What you need to produce from the material below is an exact transcription of the lines from the one with "biuro@vitnatura.pl" through the one with "Tempo juntos", both included, and no other line.

───── The input

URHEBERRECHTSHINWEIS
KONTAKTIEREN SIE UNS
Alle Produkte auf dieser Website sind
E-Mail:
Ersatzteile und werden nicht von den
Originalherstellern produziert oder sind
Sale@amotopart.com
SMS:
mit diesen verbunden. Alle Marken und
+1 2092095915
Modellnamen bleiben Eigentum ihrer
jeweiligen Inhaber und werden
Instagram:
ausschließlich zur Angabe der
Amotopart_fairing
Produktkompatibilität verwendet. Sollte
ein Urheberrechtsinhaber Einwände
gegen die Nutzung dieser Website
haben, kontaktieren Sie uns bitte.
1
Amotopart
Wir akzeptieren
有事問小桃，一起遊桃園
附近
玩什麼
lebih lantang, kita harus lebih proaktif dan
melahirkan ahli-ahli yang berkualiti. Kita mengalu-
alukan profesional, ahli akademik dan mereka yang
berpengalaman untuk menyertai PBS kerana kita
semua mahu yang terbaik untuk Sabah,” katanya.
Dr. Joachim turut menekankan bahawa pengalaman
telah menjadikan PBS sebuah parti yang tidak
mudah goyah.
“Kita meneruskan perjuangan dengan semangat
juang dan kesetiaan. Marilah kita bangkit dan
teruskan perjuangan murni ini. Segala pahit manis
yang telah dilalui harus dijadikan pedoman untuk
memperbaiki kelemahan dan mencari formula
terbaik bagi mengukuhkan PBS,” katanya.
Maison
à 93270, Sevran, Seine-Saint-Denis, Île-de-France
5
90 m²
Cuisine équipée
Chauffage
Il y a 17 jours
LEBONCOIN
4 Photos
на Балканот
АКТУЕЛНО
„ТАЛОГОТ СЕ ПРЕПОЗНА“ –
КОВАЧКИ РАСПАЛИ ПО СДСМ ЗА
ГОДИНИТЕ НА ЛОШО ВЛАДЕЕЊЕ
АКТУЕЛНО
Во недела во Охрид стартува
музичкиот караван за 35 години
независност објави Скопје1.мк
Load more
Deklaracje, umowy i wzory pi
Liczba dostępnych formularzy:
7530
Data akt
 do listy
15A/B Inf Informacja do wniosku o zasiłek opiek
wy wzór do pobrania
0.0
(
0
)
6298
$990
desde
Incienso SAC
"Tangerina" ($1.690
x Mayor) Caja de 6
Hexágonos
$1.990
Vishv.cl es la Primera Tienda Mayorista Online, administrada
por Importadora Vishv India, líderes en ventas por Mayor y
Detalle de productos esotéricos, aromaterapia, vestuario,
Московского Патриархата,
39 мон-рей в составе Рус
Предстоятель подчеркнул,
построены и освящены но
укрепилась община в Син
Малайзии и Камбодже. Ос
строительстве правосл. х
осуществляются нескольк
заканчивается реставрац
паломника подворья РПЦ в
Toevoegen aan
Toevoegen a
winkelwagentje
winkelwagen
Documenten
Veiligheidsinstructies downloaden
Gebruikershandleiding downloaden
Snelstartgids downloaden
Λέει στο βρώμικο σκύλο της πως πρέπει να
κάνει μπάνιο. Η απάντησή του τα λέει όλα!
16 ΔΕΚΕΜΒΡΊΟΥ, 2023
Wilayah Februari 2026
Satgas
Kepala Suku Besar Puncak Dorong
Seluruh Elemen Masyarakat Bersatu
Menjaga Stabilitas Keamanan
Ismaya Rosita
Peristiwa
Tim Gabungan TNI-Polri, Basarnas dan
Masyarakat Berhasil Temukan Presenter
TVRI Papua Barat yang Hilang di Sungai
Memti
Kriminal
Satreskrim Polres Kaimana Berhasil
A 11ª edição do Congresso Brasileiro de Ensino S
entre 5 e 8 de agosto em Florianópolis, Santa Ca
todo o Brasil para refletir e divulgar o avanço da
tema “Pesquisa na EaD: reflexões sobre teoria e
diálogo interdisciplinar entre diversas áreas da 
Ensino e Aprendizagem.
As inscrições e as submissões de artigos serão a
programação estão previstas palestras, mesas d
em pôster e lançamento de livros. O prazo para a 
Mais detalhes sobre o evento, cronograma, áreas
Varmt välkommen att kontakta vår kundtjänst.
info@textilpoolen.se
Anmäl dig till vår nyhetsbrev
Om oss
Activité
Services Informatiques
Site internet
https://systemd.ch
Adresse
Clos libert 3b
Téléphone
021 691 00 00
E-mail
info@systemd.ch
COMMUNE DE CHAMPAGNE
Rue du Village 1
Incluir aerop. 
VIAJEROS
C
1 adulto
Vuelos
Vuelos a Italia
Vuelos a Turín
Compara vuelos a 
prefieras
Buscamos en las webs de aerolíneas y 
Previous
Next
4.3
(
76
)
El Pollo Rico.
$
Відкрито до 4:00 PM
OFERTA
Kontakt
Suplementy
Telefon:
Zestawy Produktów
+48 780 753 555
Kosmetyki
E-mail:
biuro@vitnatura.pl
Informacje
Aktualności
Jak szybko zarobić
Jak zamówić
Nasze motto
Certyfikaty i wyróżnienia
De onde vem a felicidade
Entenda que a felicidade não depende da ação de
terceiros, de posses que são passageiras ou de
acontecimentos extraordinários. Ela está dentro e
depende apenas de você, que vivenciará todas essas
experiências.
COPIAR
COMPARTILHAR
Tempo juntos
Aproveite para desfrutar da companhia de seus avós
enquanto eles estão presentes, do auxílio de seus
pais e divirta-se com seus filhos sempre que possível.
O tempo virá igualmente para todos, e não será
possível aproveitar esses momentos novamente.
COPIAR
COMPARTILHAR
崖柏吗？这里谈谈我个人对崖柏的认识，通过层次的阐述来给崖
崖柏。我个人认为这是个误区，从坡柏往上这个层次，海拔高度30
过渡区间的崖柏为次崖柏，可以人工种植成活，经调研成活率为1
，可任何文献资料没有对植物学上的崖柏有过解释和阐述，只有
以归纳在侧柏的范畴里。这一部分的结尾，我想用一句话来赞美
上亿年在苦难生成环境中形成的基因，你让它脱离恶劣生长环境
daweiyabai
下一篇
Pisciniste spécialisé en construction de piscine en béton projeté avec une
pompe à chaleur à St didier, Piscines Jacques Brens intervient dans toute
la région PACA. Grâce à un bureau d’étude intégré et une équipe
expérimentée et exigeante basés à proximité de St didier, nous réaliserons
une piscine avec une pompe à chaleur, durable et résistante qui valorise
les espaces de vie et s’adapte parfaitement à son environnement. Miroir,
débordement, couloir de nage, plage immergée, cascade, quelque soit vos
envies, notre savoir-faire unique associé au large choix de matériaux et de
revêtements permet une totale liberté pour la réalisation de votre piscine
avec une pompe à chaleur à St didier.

──────────

- [Problem solution]
biuro@vitnatura.pl
Informacje
Aktualności
Jak szybko zarobić
Jak zamówić
Nasze motto
Certyfikaty i wyróżnienia
De onde vem a felicidade
Entenda que a felicidade não depende da ação de
terceiros, de posses que são passageiras ou de
acontecimentos extraordinários. Ela está dentro e
depende apenas de você, que vivenciará todas essas
experiências.
COPIAR
COMPARTILHAR
Tempo juntos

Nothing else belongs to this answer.